Task goal: Your answer should repeat every line of the records below in which the word "bytes" appears.

Provided data:
──────────
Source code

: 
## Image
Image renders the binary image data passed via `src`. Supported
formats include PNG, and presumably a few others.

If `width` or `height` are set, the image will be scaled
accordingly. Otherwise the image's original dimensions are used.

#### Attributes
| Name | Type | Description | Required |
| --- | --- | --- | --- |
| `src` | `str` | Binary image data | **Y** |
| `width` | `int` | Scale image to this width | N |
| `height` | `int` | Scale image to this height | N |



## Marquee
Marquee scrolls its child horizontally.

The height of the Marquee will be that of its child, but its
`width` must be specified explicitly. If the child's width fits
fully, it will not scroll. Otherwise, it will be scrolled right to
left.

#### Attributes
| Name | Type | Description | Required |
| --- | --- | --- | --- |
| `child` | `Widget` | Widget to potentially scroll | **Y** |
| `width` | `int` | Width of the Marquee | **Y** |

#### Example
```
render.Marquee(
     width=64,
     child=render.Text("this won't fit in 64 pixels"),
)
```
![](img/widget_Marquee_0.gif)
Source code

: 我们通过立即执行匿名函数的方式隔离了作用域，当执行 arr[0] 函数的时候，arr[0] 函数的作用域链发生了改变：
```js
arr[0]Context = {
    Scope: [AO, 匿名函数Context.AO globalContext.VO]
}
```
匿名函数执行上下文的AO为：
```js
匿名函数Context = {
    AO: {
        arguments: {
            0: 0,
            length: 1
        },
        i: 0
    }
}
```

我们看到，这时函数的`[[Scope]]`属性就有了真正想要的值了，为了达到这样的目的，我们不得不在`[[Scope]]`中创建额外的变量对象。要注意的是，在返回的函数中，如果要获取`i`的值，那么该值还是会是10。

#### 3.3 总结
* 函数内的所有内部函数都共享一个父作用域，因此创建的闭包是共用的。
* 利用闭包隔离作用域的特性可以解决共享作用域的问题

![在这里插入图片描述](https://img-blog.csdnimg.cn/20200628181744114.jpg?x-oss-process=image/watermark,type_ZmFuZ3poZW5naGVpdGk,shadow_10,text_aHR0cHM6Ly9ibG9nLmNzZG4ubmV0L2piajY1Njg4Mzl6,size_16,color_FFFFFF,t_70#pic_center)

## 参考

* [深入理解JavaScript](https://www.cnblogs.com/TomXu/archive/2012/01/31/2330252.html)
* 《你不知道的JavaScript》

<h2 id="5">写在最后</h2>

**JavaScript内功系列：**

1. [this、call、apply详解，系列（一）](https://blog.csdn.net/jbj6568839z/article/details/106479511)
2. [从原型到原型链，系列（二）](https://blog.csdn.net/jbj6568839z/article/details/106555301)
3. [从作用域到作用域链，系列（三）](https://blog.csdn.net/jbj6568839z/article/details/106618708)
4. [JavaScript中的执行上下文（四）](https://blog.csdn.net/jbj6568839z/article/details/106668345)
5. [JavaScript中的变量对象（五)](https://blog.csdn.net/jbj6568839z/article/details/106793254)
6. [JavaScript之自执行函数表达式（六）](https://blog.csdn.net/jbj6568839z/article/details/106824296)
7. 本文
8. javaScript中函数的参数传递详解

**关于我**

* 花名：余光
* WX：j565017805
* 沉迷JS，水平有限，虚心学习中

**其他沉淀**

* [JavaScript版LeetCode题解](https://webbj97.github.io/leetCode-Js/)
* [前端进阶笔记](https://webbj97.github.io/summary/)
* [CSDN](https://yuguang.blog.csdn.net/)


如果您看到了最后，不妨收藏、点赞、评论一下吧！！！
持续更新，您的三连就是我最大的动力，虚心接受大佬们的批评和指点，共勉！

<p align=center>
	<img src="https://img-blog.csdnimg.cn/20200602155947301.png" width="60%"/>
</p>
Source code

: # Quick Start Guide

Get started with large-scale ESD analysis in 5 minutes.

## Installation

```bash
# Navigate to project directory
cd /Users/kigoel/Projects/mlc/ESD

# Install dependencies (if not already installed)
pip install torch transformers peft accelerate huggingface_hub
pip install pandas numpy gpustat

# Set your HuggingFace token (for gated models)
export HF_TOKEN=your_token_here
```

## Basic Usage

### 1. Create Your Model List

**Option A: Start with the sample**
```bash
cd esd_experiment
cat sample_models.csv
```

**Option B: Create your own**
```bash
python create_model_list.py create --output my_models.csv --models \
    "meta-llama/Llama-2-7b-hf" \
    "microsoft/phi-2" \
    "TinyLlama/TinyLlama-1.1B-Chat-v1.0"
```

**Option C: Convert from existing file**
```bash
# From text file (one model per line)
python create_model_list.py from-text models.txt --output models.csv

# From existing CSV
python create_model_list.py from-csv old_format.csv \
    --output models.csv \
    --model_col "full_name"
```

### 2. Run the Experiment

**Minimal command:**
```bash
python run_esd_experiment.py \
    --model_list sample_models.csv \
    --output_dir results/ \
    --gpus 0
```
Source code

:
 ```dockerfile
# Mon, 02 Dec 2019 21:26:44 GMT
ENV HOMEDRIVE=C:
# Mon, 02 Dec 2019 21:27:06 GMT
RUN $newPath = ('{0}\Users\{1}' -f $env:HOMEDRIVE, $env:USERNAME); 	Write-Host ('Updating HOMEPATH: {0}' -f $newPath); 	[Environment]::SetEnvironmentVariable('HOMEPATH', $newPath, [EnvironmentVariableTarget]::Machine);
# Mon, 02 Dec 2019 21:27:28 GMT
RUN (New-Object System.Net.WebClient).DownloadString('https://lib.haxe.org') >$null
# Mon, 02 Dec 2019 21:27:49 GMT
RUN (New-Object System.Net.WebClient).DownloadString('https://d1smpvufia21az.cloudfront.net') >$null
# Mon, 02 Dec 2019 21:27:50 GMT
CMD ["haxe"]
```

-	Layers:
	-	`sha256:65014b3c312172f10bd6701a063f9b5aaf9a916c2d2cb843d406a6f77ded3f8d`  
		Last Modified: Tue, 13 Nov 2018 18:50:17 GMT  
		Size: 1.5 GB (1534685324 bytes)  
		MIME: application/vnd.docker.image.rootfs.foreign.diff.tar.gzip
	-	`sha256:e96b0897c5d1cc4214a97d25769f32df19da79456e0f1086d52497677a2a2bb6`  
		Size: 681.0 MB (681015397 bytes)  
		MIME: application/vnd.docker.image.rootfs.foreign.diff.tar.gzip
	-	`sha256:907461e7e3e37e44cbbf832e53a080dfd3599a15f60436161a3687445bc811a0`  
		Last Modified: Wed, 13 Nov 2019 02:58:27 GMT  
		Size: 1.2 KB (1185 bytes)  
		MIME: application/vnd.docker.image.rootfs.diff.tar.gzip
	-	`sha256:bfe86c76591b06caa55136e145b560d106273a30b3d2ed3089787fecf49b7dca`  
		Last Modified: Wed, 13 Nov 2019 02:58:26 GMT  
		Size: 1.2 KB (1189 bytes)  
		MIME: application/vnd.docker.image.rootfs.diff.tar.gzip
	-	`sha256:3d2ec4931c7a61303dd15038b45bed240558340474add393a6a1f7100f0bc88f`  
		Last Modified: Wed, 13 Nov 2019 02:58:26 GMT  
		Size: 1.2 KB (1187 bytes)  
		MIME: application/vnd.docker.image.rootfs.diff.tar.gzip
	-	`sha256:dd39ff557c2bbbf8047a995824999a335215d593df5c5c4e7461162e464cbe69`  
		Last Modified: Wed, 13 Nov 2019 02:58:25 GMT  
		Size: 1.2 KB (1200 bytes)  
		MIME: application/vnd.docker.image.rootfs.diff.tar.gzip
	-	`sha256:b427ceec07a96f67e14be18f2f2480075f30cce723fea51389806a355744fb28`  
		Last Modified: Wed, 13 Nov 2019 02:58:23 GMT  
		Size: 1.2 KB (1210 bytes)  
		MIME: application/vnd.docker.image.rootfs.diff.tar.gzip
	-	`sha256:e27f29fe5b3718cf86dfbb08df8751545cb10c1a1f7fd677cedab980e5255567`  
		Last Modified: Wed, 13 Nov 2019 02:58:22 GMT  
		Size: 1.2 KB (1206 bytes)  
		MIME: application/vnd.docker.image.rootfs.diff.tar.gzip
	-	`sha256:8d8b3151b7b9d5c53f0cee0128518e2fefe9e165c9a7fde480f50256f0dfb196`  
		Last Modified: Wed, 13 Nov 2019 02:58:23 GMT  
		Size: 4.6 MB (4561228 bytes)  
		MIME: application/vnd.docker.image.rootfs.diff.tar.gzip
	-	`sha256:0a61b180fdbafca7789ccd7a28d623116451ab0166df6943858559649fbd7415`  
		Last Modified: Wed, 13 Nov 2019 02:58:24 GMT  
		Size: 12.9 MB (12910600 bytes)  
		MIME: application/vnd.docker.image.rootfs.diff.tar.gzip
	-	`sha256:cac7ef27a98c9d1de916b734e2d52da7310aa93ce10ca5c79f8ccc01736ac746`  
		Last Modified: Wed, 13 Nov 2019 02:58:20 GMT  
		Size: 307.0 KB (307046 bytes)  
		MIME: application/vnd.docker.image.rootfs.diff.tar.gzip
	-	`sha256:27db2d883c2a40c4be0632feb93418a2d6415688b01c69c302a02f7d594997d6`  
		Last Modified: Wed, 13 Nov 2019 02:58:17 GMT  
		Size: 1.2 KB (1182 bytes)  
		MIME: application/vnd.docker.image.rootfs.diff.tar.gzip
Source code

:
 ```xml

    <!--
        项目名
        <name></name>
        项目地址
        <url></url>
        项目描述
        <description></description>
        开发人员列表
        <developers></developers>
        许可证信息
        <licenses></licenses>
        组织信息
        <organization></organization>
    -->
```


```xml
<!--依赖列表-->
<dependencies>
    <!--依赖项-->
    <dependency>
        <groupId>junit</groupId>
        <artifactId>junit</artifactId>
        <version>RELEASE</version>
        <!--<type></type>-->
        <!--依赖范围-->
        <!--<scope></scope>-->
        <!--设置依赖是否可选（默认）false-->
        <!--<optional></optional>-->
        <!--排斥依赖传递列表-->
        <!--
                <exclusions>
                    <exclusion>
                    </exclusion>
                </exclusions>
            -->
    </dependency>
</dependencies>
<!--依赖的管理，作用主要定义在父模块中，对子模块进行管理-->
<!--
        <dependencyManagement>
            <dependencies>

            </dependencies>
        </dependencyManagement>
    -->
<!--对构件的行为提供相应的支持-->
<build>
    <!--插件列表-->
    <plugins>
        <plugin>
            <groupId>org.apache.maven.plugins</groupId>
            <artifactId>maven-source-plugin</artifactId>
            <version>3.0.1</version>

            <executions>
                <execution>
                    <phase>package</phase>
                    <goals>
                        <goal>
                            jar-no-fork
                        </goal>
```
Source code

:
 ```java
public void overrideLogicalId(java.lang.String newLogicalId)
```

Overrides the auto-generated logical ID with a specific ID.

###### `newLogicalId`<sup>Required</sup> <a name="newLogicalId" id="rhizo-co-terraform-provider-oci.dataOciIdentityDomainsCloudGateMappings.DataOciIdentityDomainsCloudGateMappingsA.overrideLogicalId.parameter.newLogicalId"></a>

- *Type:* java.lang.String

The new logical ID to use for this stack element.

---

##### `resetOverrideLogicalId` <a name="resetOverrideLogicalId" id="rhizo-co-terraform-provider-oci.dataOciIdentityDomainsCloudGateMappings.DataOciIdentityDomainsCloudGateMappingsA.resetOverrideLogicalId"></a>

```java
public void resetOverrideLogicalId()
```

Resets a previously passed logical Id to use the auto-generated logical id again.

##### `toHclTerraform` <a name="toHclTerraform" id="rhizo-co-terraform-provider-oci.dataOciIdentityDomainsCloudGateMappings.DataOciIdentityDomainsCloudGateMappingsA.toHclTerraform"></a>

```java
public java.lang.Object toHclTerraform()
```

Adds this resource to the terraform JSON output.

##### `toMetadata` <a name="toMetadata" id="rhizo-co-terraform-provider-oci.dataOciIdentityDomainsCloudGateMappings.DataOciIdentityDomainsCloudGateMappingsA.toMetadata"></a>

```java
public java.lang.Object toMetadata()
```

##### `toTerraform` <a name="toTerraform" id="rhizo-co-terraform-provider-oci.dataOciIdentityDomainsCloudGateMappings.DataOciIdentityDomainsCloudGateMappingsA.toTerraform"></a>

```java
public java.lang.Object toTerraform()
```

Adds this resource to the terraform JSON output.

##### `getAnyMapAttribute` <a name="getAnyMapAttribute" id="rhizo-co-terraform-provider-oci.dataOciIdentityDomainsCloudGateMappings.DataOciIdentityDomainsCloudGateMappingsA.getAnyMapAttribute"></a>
──────────
Response for this exercise:
		Size: 1.5 GB (1534685324 bytes)  
		Size: 681.0 MB (681015397 bytes)  
		Size: 1.2 KB (1185 bytes)  
		Size: 1.2 KB (1189 bytes)  
		Size: 1.2 KB (1187 bytes)  
		Size: 1.2 KB (1200 bytes)  
		Size: 1.2 KB (1210 bytes)  
		Size: 1.2 KB (1206 bytes)  
		Size: 4.6 MB (4561228 bytes)  
		Size: 12.9 MB (12910600 bytes)  
		Size: 307.0 KB (307046 bytes)  
		Size: 1.2 KB (1182 bytes)  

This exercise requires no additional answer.